**Supplied material:**
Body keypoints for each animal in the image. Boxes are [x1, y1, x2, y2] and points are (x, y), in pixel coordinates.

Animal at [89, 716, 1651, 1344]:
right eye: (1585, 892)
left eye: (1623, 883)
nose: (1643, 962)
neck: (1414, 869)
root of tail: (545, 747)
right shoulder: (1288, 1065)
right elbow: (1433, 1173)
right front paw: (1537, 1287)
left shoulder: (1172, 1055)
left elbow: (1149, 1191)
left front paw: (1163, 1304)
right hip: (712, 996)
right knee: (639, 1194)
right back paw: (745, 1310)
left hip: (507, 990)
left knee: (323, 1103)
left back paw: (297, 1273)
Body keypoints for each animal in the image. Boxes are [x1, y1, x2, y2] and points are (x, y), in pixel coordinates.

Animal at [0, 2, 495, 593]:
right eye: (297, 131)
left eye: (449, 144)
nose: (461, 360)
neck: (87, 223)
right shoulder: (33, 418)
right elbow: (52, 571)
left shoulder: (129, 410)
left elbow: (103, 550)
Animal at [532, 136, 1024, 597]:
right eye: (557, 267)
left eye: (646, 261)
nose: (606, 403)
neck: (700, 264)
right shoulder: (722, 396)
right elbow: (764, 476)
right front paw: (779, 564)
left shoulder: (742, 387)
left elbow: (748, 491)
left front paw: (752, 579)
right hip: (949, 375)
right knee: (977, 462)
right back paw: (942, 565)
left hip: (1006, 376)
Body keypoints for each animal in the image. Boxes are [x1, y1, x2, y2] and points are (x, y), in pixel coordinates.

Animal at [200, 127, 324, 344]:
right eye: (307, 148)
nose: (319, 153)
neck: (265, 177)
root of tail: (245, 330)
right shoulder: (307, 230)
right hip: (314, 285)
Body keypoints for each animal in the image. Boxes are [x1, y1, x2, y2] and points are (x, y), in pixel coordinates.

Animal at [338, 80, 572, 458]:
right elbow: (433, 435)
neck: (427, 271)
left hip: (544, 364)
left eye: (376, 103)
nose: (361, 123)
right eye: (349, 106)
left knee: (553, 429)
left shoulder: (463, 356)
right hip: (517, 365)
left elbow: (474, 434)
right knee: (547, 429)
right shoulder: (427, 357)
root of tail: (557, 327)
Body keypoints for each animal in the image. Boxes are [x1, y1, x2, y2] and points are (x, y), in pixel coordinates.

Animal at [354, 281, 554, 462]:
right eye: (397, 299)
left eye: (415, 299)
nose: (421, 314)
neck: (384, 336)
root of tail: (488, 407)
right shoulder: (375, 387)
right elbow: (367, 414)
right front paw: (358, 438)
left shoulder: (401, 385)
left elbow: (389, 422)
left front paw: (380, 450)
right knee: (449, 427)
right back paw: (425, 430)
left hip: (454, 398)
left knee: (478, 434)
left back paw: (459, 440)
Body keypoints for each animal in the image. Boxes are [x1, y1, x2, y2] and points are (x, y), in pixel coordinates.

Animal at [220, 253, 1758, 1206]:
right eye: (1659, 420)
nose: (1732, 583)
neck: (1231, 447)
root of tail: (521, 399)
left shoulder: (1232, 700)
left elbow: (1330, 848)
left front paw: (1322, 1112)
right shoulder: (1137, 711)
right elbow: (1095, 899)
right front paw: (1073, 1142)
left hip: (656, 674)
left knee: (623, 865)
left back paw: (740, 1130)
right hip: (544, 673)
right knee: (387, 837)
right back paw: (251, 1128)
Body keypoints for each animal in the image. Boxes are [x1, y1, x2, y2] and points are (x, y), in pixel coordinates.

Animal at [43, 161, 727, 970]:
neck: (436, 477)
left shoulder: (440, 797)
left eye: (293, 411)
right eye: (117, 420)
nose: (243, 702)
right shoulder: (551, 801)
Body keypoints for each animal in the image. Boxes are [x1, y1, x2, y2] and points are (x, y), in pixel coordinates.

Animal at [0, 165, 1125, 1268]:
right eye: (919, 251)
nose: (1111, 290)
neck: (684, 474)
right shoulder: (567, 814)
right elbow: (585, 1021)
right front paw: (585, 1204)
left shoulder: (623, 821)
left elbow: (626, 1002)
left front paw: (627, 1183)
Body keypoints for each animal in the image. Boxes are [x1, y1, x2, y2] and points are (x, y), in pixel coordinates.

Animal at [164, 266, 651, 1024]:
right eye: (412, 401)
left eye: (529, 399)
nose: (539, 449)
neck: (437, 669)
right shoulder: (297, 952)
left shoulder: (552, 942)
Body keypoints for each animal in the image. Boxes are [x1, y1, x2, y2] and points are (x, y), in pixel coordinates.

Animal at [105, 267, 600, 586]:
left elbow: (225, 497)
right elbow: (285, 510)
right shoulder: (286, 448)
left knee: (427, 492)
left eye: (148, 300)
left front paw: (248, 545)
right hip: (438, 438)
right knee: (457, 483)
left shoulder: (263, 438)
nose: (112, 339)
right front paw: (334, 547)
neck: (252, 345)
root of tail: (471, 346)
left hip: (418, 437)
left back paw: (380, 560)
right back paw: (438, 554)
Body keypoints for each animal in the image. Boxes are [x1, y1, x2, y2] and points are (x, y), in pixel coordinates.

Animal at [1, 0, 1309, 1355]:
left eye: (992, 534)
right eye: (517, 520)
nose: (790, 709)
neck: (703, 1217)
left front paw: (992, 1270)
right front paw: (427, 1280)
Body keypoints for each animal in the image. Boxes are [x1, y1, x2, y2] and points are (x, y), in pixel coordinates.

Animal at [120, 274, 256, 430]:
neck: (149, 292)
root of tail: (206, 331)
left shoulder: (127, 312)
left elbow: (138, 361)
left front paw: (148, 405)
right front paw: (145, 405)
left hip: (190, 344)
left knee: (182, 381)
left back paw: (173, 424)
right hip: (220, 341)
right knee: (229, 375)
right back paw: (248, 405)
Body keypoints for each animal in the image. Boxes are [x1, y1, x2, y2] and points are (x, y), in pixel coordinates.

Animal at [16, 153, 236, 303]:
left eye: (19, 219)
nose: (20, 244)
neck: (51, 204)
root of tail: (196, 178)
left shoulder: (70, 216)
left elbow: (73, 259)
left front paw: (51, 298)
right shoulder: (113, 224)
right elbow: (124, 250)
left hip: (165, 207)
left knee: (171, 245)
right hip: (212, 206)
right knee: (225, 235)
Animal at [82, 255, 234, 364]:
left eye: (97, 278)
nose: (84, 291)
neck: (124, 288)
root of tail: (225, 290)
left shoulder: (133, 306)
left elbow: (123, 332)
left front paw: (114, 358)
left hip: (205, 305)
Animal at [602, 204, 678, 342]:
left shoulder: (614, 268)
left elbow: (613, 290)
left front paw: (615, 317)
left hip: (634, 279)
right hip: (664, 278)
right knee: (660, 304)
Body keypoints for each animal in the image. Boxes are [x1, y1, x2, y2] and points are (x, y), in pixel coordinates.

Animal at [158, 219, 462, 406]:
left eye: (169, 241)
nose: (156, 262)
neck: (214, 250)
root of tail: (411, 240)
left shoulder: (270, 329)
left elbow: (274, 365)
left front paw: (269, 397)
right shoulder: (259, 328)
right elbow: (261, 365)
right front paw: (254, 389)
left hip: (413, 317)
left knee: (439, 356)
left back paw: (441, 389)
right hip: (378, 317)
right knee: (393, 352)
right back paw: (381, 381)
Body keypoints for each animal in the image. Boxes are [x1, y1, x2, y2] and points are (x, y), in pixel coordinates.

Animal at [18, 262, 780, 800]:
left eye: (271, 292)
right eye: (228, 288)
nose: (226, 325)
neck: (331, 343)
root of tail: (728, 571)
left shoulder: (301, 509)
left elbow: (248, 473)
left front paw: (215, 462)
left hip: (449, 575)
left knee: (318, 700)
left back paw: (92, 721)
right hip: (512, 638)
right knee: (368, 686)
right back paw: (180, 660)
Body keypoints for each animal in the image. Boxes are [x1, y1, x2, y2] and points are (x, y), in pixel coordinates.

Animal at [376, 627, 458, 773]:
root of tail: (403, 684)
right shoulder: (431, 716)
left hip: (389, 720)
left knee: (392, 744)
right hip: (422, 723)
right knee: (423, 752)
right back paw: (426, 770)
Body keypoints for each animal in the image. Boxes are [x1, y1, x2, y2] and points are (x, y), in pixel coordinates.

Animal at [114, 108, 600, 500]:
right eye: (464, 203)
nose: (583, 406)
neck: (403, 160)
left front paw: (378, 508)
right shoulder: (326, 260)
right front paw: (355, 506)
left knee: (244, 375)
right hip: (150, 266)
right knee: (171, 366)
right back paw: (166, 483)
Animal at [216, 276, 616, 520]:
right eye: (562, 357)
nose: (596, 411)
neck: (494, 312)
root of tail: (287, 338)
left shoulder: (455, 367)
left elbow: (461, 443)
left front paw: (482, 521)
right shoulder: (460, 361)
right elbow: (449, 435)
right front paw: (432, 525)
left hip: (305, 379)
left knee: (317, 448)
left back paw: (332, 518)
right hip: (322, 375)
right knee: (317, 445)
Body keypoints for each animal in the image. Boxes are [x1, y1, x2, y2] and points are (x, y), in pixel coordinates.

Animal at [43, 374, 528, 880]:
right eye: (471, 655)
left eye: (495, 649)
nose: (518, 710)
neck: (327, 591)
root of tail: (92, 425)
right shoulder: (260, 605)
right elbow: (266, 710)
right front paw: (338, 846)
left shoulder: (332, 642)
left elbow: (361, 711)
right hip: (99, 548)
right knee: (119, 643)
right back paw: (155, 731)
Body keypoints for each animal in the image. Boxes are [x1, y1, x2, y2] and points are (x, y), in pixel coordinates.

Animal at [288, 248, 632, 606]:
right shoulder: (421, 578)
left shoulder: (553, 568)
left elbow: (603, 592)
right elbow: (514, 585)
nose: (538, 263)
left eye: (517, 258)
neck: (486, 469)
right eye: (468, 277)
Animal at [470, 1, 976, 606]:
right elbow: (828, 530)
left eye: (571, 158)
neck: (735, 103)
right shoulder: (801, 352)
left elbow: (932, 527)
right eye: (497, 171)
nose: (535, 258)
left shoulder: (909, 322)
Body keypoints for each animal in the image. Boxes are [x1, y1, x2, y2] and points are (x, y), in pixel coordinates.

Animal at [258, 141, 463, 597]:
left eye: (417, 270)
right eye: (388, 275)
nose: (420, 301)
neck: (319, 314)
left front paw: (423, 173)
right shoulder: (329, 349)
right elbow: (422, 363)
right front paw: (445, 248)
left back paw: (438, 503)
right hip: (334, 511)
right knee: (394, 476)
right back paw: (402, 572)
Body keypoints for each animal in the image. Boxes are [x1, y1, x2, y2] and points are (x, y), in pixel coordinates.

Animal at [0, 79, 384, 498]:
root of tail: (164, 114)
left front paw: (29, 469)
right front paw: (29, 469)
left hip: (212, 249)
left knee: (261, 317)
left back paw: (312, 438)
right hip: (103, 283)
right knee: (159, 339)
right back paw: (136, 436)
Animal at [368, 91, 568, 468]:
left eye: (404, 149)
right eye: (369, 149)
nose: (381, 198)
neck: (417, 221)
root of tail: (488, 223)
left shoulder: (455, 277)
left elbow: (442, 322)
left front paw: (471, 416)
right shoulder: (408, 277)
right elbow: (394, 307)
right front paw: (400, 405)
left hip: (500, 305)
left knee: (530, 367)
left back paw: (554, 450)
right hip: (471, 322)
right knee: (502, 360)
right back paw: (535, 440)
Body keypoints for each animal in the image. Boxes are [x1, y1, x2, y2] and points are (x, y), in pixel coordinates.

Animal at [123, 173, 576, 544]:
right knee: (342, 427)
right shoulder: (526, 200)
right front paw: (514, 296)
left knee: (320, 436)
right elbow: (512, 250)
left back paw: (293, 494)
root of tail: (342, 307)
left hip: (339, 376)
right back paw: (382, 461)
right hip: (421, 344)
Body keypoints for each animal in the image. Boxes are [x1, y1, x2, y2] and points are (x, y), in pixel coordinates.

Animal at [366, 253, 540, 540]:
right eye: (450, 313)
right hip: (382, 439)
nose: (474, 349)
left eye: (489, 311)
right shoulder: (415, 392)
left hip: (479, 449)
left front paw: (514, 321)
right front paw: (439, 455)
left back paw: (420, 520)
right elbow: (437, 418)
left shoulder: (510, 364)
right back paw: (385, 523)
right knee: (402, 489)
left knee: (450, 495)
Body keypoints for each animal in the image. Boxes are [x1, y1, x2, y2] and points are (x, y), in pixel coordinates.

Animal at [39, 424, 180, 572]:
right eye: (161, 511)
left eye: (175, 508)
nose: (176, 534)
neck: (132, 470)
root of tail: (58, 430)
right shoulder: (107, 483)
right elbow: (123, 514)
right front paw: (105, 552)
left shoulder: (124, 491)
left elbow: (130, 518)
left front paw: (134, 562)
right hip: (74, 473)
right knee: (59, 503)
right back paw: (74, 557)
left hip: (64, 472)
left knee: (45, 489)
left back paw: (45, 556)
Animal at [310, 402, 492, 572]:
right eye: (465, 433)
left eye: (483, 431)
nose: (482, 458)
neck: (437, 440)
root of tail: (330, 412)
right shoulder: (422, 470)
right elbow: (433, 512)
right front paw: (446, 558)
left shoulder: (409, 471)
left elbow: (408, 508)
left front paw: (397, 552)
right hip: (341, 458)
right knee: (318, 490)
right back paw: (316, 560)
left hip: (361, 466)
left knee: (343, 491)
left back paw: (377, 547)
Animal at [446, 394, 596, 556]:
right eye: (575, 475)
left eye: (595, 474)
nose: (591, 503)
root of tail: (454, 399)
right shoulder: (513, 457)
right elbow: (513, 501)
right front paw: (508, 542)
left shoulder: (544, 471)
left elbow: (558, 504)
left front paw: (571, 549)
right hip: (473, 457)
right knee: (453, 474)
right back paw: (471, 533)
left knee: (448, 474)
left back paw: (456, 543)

**Instructions for the task:**
The response must hold only the lines above from the line with "right knee: (449, 427)" through the line with "right elbow: (285, 510)", each copied exactly, both ends kept.

**Answer to this exercise:**
right knee: (449, 427)
right back paw: (425, 430)
left hip: (454, 398)
left knee: (478, 434)
left back paw: (459, 440)
Body keypoints for each animal in the image. Boxes are [x1, y1, x2, y2] and points are (x, y), in pixel coordinates.

Animal at [220, 253, 1758, 1206]:
right eye: (1659, 420)
nose: (1732, 583)
neck: (1231, 447)
root of tail: (521, 399)
left shoulder: (1232, 700)
left elbow: (1330, 848)
left front paw: (1322, 1112)
right shoulder: (1137, 711)
right elbow: (1095, 899)
right front paw: (1073, 1142)
left hip: (656, 674)
left knee: (623, 865)
left back paw: (740, 1130)
right hip: (544, 673)
right knee: (387, 837)
right back paw: (251, 1128)
Body keypoints for each animal in the image. Boxes are [x1, y1, x2, y2] and points are (x, y), in pixel coordinates.

Animal at [43, 161, 727, 970]:
neck: (436, 477)
left shoulder: (440, 797)
left eye: (293, 411)
right eye: (117, 420)
nose: (243, 702)
right shoulder: (551, 801)
Body keypoints for each animal in the image. Boxes are [x1, y1, x2, y2] and points are (x, y), in pixel coordinates.

Animal at [0, 165, 1125, 1268]:
right eye: (919, 251)
nose: (1111, 290)
neck: (684, 474)
right shoulder: (567, 814)
right elbow: (585, 1021)
right front paw: (585, 1204)
left shoulder: (623, 821)
left elbow: (626, 1002)
left front paw: (627, 1183)
Body keypoints for each animal in the image. Boxes are [x1, y1, x2, y2] and points are (x, y), in pixel coordinates.

Animal at [164, 266, 651, 1024]:
right eye: (412, 401)
left eye: (529, 399)
nose: (539, 449)
neck: (437, 669)
right shoulder: (297, 952)
left shoulder: (552, 942)
Body keypoints for each animal in the image. Boxes are [x1, y1, x2, y2] and points are (x, y), in pixel coordinates.

Animal at [105, 267, 600, 586]:
left elbow: (225, 497)
right elbow: (285, 510)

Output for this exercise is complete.